I heard from Michael that the Ruby cookbook is in the neighborhood of 900 pages. That's as big as the second editions of the Perl and Python Cookbooks, which makes sense because it's got about as many recipes. We just didn't know before because the wiki doesn't automatically generate the Docbook output that gets printed on pages.

900 pages! I wrote a Neal Stephenson book! (Sumana: "Does it have an ending?" Me: "No, it just kind of ends." Sumana: "Yup.")

: The I Ching calculator from Dirk Gently--online! I always pictured the error message as being displayed in the same font as the rest of the calculator output instead of a wacky Comic Sans-meets-Dingbats font, but Marvin in the Hitchhiker's Guide movie didn't look like I expected either, so I'm accustomed to the bitter Arcturan Mega-gin of disappointment.

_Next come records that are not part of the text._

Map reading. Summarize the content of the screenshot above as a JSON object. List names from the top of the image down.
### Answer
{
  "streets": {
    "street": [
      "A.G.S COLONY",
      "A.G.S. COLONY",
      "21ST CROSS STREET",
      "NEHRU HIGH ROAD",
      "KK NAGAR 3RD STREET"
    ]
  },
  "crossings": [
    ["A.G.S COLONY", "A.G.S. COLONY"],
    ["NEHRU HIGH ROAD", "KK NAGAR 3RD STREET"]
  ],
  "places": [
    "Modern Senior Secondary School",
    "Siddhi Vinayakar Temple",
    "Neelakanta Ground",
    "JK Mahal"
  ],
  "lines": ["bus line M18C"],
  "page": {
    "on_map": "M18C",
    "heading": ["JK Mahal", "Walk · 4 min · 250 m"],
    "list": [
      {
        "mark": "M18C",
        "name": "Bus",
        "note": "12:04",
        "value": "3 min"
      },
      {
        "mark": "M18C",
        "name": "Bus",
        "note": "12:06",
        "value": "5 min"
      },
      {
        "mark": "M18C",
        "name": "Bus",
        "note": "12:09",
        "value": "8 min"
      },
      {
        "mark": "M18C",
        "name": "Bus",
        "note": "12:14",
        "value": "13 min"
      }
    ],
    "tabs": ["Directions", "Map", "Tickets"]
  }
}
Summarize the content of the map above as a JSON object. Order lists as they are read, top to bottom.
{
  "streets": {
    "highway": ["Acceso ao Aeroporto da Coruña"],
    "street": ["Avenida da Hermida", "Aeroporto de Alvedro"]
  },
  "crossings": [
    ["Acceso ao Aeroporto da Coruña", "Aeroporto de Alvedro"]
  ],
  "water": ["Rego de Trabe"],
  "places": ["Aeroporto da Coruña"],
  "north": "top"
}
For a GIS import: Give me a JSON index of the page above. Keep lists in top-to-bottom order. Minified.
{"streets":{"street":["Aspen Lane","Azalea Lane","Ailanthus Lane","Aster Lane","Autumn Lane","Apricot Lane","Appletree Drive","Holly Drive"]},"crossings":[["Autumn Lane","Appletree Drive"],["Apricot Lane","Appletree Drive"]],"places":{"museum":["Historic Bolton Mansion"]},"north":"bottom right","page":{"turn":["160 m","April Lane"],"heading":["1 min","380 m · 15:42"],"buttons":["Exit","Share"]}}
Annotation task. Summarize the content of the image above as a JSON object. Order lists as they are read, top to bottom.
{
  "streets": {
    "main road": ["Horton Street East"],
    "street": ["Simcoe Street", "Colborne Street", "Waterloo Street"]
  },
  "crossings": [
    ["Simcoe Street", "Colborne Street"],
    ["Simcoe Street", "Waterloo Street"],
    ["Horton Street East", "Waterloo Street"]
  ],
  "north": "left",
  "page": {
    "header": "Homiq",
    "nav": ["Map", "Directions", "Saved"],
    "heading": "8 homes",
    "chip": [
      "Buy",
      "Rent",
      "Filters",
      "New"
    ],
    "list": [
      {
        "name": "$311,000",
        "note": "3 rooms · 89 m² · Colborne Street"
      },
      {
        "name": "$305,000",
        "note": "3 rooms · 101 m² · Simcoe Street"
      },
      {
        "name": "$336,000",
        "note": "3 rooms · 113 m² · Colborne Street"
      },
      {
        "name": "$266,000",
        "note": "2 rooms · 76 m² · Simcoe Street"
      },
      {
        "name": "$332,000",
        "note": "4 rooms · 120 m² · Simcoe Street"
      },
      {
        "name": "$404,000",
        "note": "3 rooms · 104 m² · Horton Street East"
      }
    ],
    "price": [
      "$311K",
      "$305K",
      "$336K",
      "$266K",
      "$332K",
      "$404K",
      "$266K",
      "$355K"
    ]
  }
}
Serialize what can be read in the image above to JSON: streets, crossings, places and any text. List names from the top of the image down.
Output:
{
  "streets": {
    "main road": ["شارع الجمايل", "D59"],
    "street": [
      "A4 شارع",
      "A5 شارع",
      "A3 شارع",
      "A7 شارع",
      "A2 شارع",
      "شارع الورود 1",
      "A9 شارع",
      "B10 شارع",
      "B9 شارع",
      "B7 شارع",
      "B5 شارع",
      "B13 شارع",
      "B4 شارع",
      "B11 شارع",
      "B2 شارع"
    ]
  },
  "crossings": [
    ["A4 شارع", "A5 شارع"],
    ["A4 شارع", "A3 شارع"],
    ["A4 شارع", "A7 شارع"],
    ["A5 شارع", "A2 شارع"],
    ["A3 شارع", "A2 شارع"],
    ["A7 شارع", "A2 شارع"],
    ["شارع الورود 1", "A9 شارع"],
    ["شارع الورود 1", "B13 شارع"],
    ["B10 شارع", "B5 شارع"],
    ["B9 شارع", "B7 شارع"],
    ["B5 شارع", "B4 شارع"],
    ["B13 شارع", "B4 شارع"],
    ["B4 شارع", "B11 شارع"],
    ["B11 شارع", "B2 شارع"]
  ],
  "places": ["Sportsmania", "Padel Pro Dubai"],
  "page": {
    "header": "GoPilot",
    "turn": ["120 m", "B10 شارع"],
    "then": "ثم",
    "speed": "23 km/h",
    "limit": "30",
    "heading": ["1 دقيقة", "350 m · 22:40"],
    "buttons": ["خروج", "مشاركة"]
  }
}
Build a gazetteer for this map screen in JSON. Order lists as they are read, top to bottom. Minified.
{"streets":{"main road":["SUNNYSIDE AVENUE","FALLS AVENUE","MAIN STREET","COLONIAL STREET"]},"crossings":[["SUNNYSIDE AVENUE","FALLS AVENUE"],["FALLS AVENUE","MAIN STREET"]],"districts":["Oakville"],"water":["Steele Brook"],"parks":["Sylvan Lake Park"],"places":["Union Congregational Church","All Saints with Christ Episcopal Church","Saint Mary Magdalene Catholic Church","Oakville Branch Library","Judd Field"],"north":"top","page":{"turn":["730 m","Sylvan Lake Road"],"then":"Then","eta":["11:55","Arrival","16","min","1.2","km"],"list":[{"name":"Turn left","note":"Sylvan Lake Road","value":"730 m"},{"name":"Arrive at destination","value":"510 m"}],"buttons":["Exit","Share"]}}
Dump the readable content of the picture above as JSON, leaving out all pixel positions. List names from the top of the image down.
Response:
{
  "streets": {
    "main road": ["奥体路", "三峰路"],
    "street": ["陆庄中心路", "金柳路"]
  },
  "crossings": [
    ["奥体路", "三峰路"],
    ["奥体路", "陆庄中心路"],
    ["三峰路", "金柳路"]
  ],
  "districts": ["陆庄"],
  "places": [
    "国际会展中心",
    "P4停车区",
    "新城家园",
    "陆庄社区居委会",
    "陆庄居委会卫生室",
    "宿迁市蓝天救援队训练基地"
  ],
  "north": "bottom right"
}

: Most book reviews are only in passing about the books they're reviewing. Usually I find this annoying but this "review" of three books on evolutionary development is a good introduction to a topic I didn't know the first thing about. Now I know the first thing but not the second.

[Comments] (4) A People Kill B People: Last ninja: 'Be able to kill your students'. Wouldn't that result in a strictly decreasing quality of ninja over time?

: Newest Beautiful Soup beta solves everyone's problems that I know of. Except my problem of having to rewrite the documentation.